CONSIGNE
Recopiez intégralement le texte sur l'après-élections, sans en modifier un seul mot ni un seul signe.

Après les élections, le mauvais temps. Les gagnants gagnent, les perdants perdent. Les uns se frottent les mains et les pieds, en l’impatiente attente de leur écharpe officielle qui leur aurait coûté au bas mot, dit-on, un peu plus d’un million d’anciennes ouguiyas. Hé oui ! Un peu plus d’un million pour un petit bout de ruban au cou de chaque membre d’un parlement du rire cosmopolite. Allez, vérifiez par vous-même l’opération : deux cents millions d’ouguiyas pour confectionner cent soixante-seize écharpes… Des hommes, des femmes, des jeunes, résidents au pays et de la diaspora, appelés par la tricherie des urnes pour certains, par une lame de fond de mécontentement contre X ou Y pour d’autres, par des discours nihilistes et extrémistes, des sketchs de campagne, des gorges déployées à débiter insanités et conneries, des comédies de mauvais goût et des grimaces de singes gavés de bananes pourries. N’en jetez plus, la coupe est pleine !

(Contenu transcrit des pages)
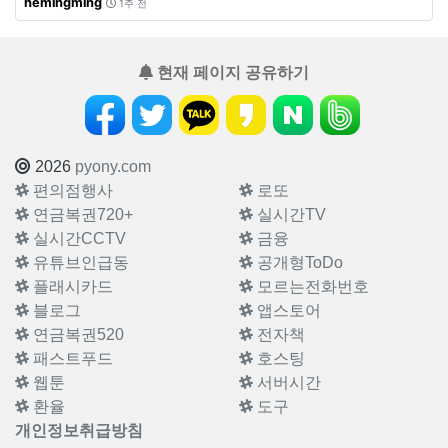
hemingming
1주 전
현재 페이지 공유하기
2026
pyony.com
편의점행사
로또
연금복권720+
실시간TV
실시간CCTV
금융
유튜브인급동
공개형ToDo
플래시카드
모르는전화번호
블로그
앱스토어
연금복권520
전자책
패스트푸드
호스팅
웹툰
서버시간
환율
도구
개인정보취급방침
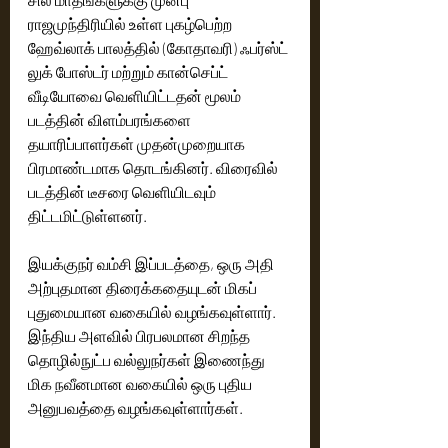
ராஜமுந்திரியில் உள்ள புகழ்பெற்ற 
ஹேவ்லாக் பாலத்தில் (கோதாவரி) ஃபர்ஸ்ட் 
லுக் போஸ்டர் மற்றும் கான்செப்ட் 
வீடியோவை வெளியிட்டதன் மூலம் 
படத்தின் விளம்பரங்களை 
தயாரிப்பாளர்கள் முதன்முறையாக 
பிரமாண்டமாக தொடங்கினர். விரைவில் 
படத்தின் டீசரை வெளியிடவும்  
திட்டமிட்டுள்ளனர்.
இயக்குநர் வம்சி இப்படத்தை, ஒரு அதி 
அற்புதமான திரைக்கதையுடன் மிகப் 
புதுமையான வகையில் வழங்கவுள்ளார்.  
இந்திய அளவில் பிரபலமான சிறந்த 
தொழில்நுட்ப வல்லுநர்கள் இணைந்து 
மிக நவீனமான வகையில் ஒரு புதிய 
அனுபவத்தை வழங்கவுள்ளார்கள். 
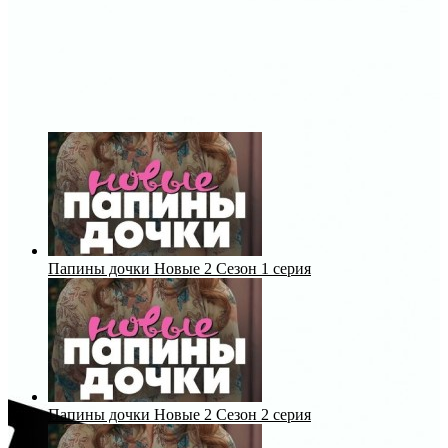
Папины дочки Новые 2 Сезон 1 серия
Папины дочки Новые 2 Сезон 2 серия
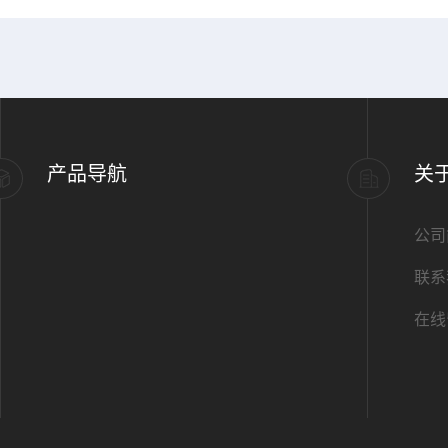
产品导航
关
公司
联系
在线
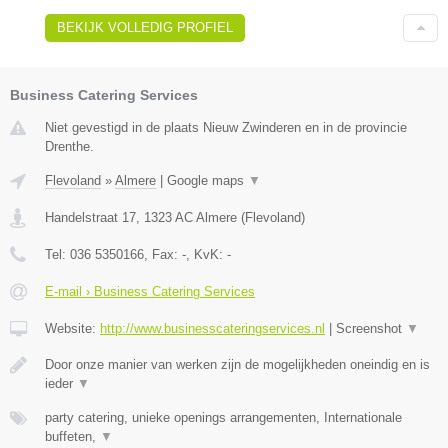
BEKIJK VOLLEDIG PROFIEL
Business Catering Services
Niet gevestigd in de plaats Nieuw Zwinderen en in de provincie
Drenthe.
Flevoland
»
Almere
|
Google maps
▼
Handelstraat 17
,
1323 AC
Almere
(
Flevoland
)
Tel:
036 5350166
, Fax:
-
, KvK:
-
E-mail › Business Catering Services
Website:
http://www.businesscateringservices.nl
|
Screenshot
▼
Door onze manier van werken zijn de mogelijkheden oneindig en is
ieder
▼
party catering, unieke openings arrangementen, Internationale
buffeten,
▼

RÉPONSE RÉDIGÉE
Après les élections, le mauvais temps. Les gagnants gagnent, les perdants perdent. Les uns se frottent les mains et les pieds, en l’impatiente attente de leur écharpe officielle qui leur aurait coûté au bas mot, dit-on, un peu plus d’un million d’anciennes ouguiyas. Hé oui ! Un peu plus d’un million pour un petit bout de ruban au cou de chaque membre d’un parlement du rire cosmopolite. Allez, vérifiez par vous-même l’opération : deux cents millions d’ouguiyas pour confectionner cent soixante-seize écharpes… Des hommes, des femmes, des jeunes, résidents au pays et de la diaspora, appelés par la tricherie des urnes pour certains, par une lame de fond de mécontentement contre X ou Y pour d’autres, par des discours nihilistes et extrémistes, des sketchs de campagne, des gorges déployées à débiter insanités et conneries, des comédies de mauvais goût et des grimaces de singes gavés de bananes pourries. N’en jetez plus, la coupe est pleine !